- What this task involves
Write out all of the records below word for word, omitting the pictures.

BEGIN Dataset records

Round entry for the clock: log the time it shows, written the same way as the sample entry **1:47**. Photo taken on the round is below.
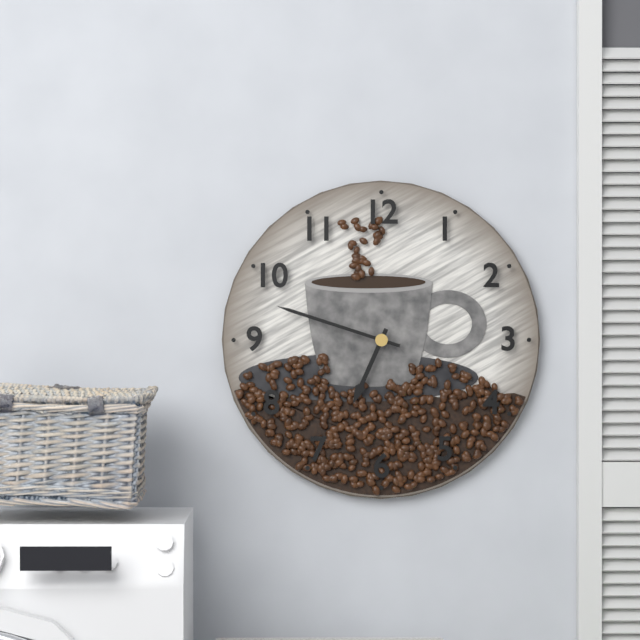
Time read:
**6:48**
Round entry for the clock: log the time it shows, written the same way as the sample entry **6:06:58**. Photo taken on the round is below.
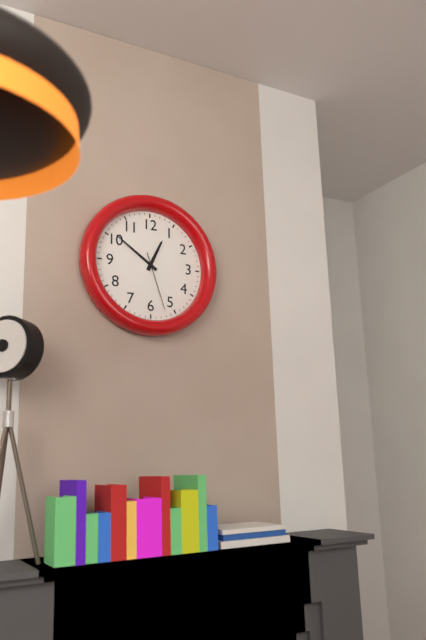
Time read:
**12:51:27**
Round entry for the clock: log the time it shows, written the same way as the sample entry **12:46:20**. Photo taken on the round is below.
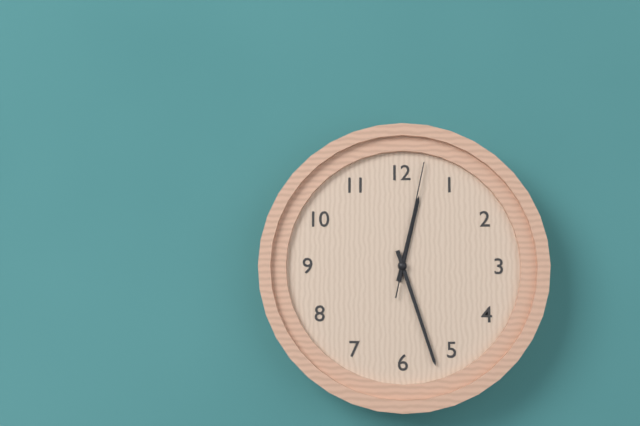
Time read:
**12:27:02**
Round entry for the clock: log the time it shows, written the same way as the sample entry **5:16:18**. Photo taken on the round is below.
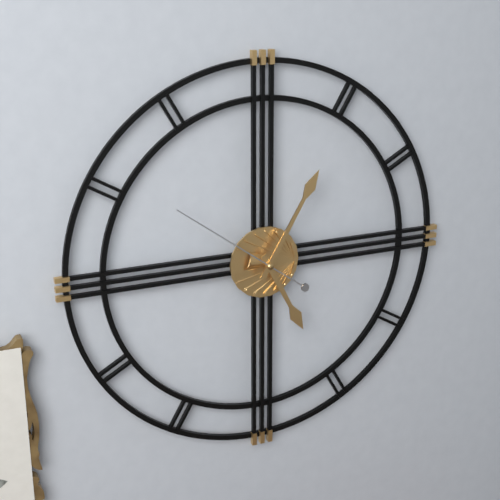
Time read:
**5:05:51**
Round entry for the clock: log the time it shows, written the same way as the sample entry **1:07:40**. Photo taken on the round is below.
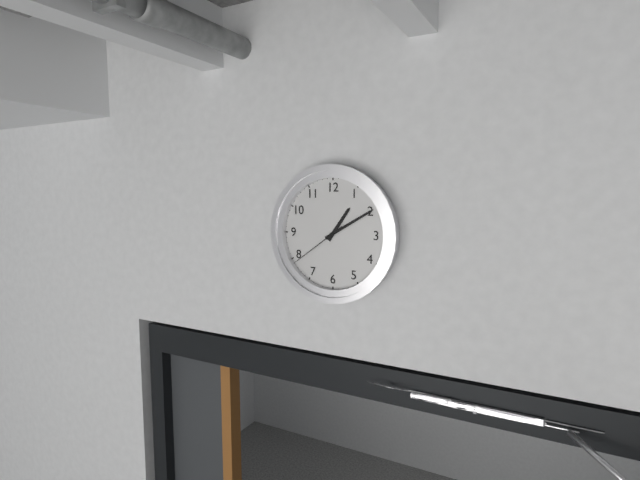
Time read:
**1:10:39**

END Dataset records

- Solution for this task
Round entry for the clock: log the time it shows, written the same way as the sample entry **1:47**. Photo taken on the round is below.
Time read:
**6:48**
Round entry for the clock: log the time it shows, written the same way as the sample entry **6:06:58**. Photo taken on the round is below.
Time read:
**12:51:27**
Round entry for the clock: log the time it shows, written the same way as the sample entry **12:46:20**. Photo taken on the round is below.
Time read:
**12:27:02**
Round entry for the clock: log the time it shows, written the same way as the sample entry **5:16:18**. Photo taken on the round is below.
Time read:
**5:05:51**
Round entry for the clock: log the time it shows, written the same way as the sample entry **1:07:40**. Photo taken on the round is below.
Time read:
**1:10:39**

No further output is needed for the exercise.